* ЗАДАЧА 1 *
Что, согласно исходному тексту, девочка сделала с часами, которые отец положил ей в руку?
* ЗАДАЧА 2 *
Перепишите фрагмент исходного текста от слов «Некоторые вырастают, влюбляются, ссорятся» до слов «снова решиться полюбить.», заменив «шрам» на «рубец».

И дело, конечно, не в его неожиданном, мгновенном взрыве, когда она закрыла экран. Она могла бы отмахнуть­ся от этого эпизода, рассмеяться, извиниться, ответить чем- то таким же, если бы не была задета ее старая рана. Эта рана никогда и ни у кого из нас не заживает — рана, вы­званная ненадежностью нашей ранней любви. И малейшая эмоциональная капля снова вызывает боль.

Долгие месяцы ухаживания и три дня после свадьбы муж много раз заверял ее, что ничто не способно встать между ними. Но тут между ними оказался телевизор. Между ними оказался футбольный матч. Все это происходило и раньше, происходило неоднократно. Он говорит, как говорили ее родители в детстве: я буду тебя любить, если ты будешь правильно поступать. А оказаться перед экраном в тот мо­мент, когда нападающий делает бросок, — неправильно.

 

Любовь по обязательству

Этот случай показывает также, что любовь, которую они провозглашают и в которую верят, на самом деле любовь по обязательству, а не реальная. Как только она становится реальной, она им перестает нравиться. Пока их «вечная» любовь не начинает проходить проверку, сталкиваясь с ре­альностью, они наслаждаются друг другом, но когда проис­ходит что-то такое, что показывает им, какова их любовь в реальности, они испытывают потрясение. Потрясает их открытие, что их любовь совсем не особая, что она такая же, какую они много лет назад испытали будучи младенцами.

Эту любовь жена испытывала, когда в детстве сидела на коленях у отца, разглядывала его часы, слушала, как они тикают. Они с отцом наслаждаются обществом друг друга. Отец подносит к ней часы, чтобы она получше разглядела их, прикладывает к ее уху, чтобы послушала, с улыбкой смотрит на ее лицо. Потом кладет часы ей в руку, она их роняет, и отец мгновенно из любящего становится разгне­ванным и нелюбящим. Но почему? Ребенок не может по­нять. Девочка только усваивает, что для нее любовь нена­дежна; истинная любовь не бывает гладкой.

Некоторые вырастают, влюбляются, ссорятся и мирятся; любовь и у них не бывает гладкой, но они как-то с этим уживаются. Другие всегда остаются настороже, боятся люб­ви, а некоторые так и не вступают в брак. Они могут по­дойти к порогу брака, но никогда его не пересекают. По­стоянная любовь с ее ненадежностью и болезненным непо­стоянством их слишком пугает.

Таких людей несовершенная любовь детства привела к неспособности любить. Нелюбовь, любовь с условиями, ненадежная любовь — все это оставило слишком большой шрам, чтобы они могли снова решиться полюбить.

* ИСХОДНЫЕ ДАННЫЕ *
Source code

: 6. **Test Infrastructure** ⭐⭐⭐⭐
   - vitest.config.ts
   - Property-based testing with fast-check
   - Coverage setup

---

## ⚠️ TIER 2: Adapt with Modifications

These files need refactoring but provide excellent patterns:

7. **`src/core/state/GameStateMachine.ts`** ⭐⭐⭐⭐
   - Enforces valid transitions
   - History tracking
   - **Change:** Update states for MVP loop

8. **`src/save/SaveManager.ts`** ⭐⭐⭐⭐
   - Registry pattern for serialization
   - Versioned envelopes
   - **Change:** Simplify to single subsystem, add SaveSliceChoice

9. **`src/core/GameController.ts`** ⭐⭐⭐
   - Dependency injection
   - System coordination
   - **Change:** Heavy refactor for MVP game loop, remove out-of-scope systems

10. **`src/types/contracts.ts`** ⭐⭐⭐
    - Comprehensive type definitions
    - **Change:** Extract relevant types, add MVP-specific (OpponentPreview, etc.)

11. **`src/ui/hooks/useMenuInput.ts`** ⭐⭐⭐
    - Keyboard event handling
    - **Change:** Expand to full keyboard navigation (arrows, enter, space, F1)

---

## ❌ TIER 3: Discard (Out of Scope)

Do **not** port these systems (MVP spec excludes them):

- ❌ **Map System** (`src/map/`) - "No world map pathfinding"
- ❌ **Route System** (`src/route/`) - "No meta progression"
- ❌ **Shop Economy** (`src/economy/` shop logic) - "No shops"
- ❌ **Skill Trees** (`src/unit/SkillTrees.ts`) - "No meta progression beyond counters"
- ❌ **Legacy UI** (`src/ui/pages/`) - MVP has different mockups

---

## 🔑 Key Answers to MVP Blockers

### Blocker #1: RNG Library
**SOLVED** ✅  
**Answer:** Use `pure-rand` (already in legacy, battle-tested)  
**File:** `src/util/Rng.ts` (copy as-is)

* РЕШЕНИЕ 1 *
Уронила их.

* РЕШЕНИЕ 2 *
Некоторые вырастают, влюбляются, ссорятся и мирятся; любовь и у них не бывает гладкой, но они как-то с этим уживаются. Другие всегда остаются настороже, боятся люб­ви, а некоторые так и не вступают в брак. Они могут по­дойти к порогу брака, но никогда его не пересекают. По­стоянная любовь с ее ненадежностью и болезненным непо­стоянством их слишком пугает.

Таких людей несовершенная любовь детства привела к неспособности любить. Нелюбовь, любовь с условиями, ненадежная любовь — все это оставило слишком большой рубец, чтобы они могли снова решиться полюбить.